Case Study:
Sarah, a 15-year-old girl with PWS, struggles with constant hunger and weight management. Despite following a strict diet and exercise program, she grapples with uncontrollable cravings and frequent overeating episodes. Sarah’s doctors suspect a hormonal imbalance contributing to her hyperphagia and explore incretins as potential culprits.
The Investigation:
- Blood tests reveal low levels of GLP-1, confirming suspicions of its blunted response in Sarah’s gut.
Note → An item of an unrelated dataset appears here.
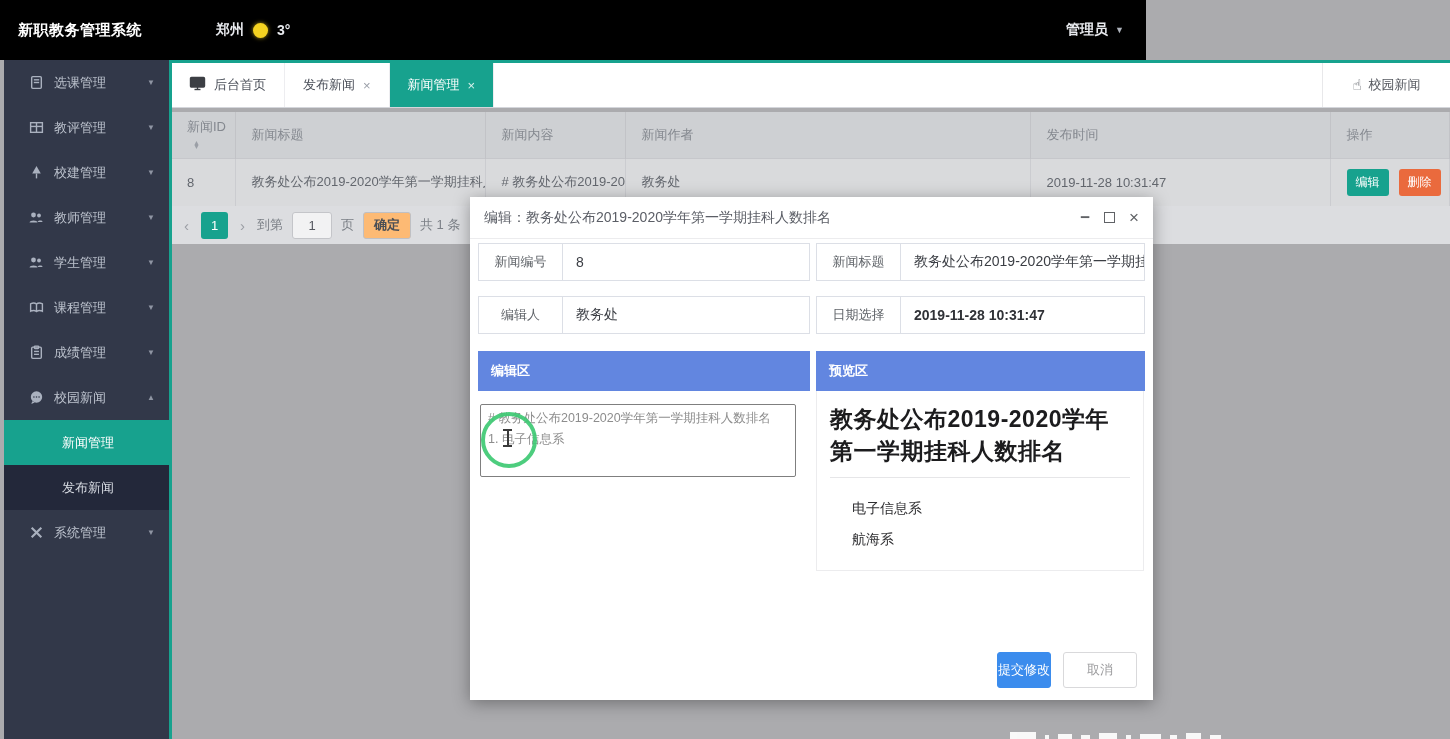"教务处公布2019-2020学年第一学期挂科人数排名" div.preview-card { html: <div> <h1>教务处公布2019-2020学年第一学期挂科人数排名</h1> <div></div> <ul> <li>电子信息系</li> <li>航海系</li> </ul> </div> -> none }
- Further tests suggest potential overactivity of GIP, adding another layer to the metabolic puzzle.
The Discordant Duet:
- Diminuished GLP-1: Weak satiety signals lead to Sarah’s relentless hunger, delayed gastric emptying contributes to overeating, and impaired insulin secretion adds to blood sugar concerns.
- Overactive GIP: Enhanced fat storage may hinder weight management, and potential appetite stimulation fuels Sarah’s hyperphagia, creating a vicious cycle.
Tuning the Melody:
Sarah’s doctors consider two therapeutic approaches:
- GLP-1 agonists: Liraglutide is prescribed, mimicking GLP-1’s actions to boost satiety, slow digestion, and improve insulin secretion, potentially reducing Sarah’s hunger and aiding weight management.
- GIP antagonists: Atrasentan is explored as a trial therapy, potentially blocking GIP’s appetite-stimulating effects and providing additional support for curbing Sarah’s hyperphagia.
The Hopeful Score:
With close monitoring and adjustments, Sarah experiences encouraging results. GLP-1 agonists curb her cravings, reduce overeating episodes, and help stabilize her blood sugar. Atrasentan further dampens her hunger, leading to gradual weight loss.
While Sarah’s journey continues, the incretin-based approach offers a glimmer of hope in managing her PWS symptoms. Balancing the GLP-1 vs. GIP tango has become a key element in her fight against hyperphagia and metabolic challenges.